The direction faced by Zoroastrians during meditations/prayers is narrated in the 53rdchapter of DĀDESTÁN Í MĒNÖG Í ḴRAD(Judgments or Decisions of the Spirit of Wisdom.) The book itself consists of 63 chapters and correspond closely to the ancient commentaries of the gathas/ poetic god songs, the most sacred poetry of Zoroastrianism. The numerical arrangement of 63 chapters highlights the importance of numbers 3, 6 and 9 in ancient Zoroastrianism.
The chapters of DĀDESTÁN Í MĒNÖG Í ḴRAD(Judgments or Decisions of the Spirit of Wisdom) deal with a summary of ancient Zoroastrian beliefs and commentaries on sacred songs/gathic poetry. The work is based on questions posed by Dánág (literally “Wise Man,”) to the personified Spirit of Wisdom (Ménög í ḵrad), who is extolled and identified in two places (2.95, 57.4) with intuitiveness and/or innate mental abilities (ásnö ḵrad.)
Middle Iranian and Persian ḵrad derive from Avestan ḵratü. Vedic kratú, and Greek krátos are cognates. Avestan ḵratü and/or later ḵrad refer originally to “mental abilities and the power of imagination to manifest and create.”
MĒNÖG Í ḴRAD is the intuitive spirit of wisdom, the “Geisteskraft” of the sacred god-songs/gathas who represent a gateway/portal to the wondrous wisdom of the Immortals and the Supreme God/Titan, Ahûrá Mazdá, the Lord of Mental Abilities/Powers who responds to the inquiries of the Wise.
In chapter 53, the wise man asks the spirit of wisdom thus: How are the homage and glorifying of the God Powers is to be performed?
The question refers to the following poem in the sacred songs/gathas:
nəmaŋhö á//yathá. nəmə̄ ḵšmávatö.
The spirit of wisdom answered thus:
‘Every day three times, standing opposite the Sun and Mithrö (our contract with heavens, manifested in illumination at dawn) and other times, facing moon, stars, and the Victorious Fire (Vahrám,) homage and glorifying are to be performed (5 times,) and one must show gratitude and thankfulness (sepásômand!)
Addressing invocations to the sun, moon, and stars is an ancient Indo-European Practice. In Zoroastrianism, a worshipper faces heavens/sky, a celestial light, an eternal or sacred flame during prayers. It is so because Godhood is viewed as “seeking new horizons, light and illumination” in the Zoroastrian religion.

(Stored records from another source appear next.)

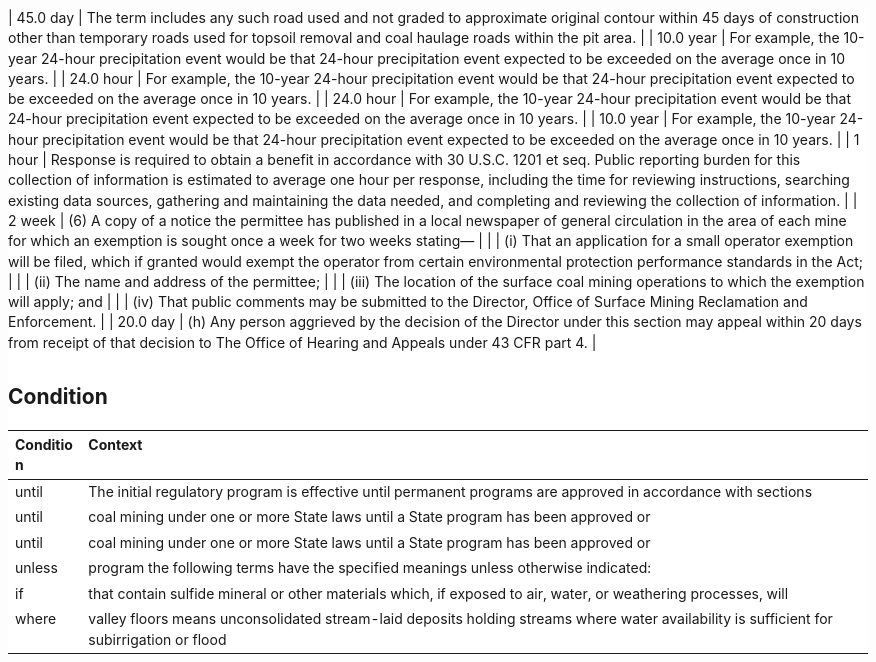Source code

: | 45.0 day   | The term includes any such road used and not graded to approximate original contour within 45 days of construction other than temporary roads used for topsoil removal and coal haulage roads within the pit area.                                                                                                                                                                  |
| 10.0 year  | For example, the 10-year 24-hour precipitation event would be that 24-hour precipitation event expected to be exceeded on the average once in 10 years.                                                                                                                                                                                                                             |
| 24.0 hour  | For example, the 10-year 24-hour precipitation event would be that 24-hour precipitation event expected to be exceeded on the average once in 10 years.                                                                                                                                                                                                                             |
| 24.0 hour  | For example, the 10-year 24-hour precipitation event would be that 24-hour precipitation event expected to be exceeded on the average once in 10 years.                                                                                                                                                                                                                             |
| 10.0 year  | For example, the 10-year 24-hour precipitation event would be that 24-hour precipitation event expected to be exceeded on the average once in 10 years.                                                                                                                                                                                                                             |
| 1 hour     | Response is required to obtain a benefit in accordance with 30 U.S.C. 1201 et seq. Public reporting burden for this collection of information is estimated to average one hour per response, including the time for reviewing instructions, searching existing data sources, gathering and maintaining the data needed, and completing and reviewing the collection of information. |
| 2 week     | (6) A copy of a notice the permittee has published in a local newspaper of general circulation in the area of each mine for which an exemption is sought once a week for two weeks stating&#8212;                                                                                                                                                                                   |
|            |             (i) That an application for a small operator exemption will be filed, which if granted would exempt the operator from certain environmental protection performance standards in the Act;                                                                                                                                                                                |
|            |             (ii) The name and address of the permittee;                                                                                                                                                                                                                                                                                                                             |
|            |             (iii) The location of the surface coal mining operations to which the exemption will apply; and                                                                                                                                                                                                                                                                         |
|            |             (iv) That public comments may be submitted to the Director, Office of Surface Mining Reclamation and Enforcement.                                                                                                                                                                                                                                                       |
| 20.0 day   | (h) Any person aggrieved by the decision of the Director under this section may appeal within 20 days from receipt of that decision to The Office of Hearing and Appeals under 43 CFR part 4.                                                                                                                                                                                       |


## Condition

| Condition   | Context                                                                                                                                   |
|:------------|:------------------------------------------------------------------------------------------------------------------------------------------|
| until       | The initial regulatory program is effective  until permanent programs are approved in accordance with sections                            |
| until       | coal mining under one or more State laws until  a State program has been approved or                                                      |
| until       | coal mining under one or more State laws until  a State program has been approved or                                                      |
| unless      | program the following terms have the specified meanings unless  otherwise indicated:                                                      |
| if          | that contain sulfide mineral or other materials which, if exposed to air, water, or weathering processes, will                            |
| where       | valley floors means unconsolidated stream-laid deposits holding streams where water availability is sufficient for subirrigation or flood |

The Avestan phrase stréuš ča máŋhhem ča hvare ča raôčáw, anaghra raôčáw, refers to stars, moon, light of the sun and boundless lights of heaven in daily prayers. Fire as prodigy of Ahûrá Mazdá, the Celestial Lord of the Sky is alluded to as átarem ča Ahûrahæ Mazdáw puthrem in our daily prayers.
Didier Calin in page 52 of his Dictionary of Ind0-European Poetic and Religious themes cites the following Avestan passage: Yašt 13.2c+3ab asmanəm… yim Mazdáw vaŋhanəm, “the sky/heavens which Titan of Wisdom, Mazdá wears as a star-spangled, thought- fashioned garment.”
In Yasna 30.5 of the poetic gathas/songs “the most auspicious spirit/mind power, clothes himself in the hardest/most precious stones of the sky/heavens (asə̄nö vastæ.)
The reverence for heavenly stones can also be seen in the cornerstone of Kabbah where Muslims face everyday in their prayers.
In Indo-European Poetry and Myth by Martin L. West we are told that the Bavarian farmers in the Oberpfalz were observed in the nineteenth century to raise their hats to the rising sun. Accordingly, Greetings and prayers to the rising and setting sun are attested also from the Baltic lands, Belarus, the Ukraine, and southern Poland. Remarkable survivals of the custom, including some actual chants in Scots Gaelic, are recorded from the Western Isles. Martin West also cites the Nordic Sólarlióð practice from the medieval times: “I saw the Sun; it seemed to me as if I saw the magnificent God. To her I bowed for the last time in this mortal world.”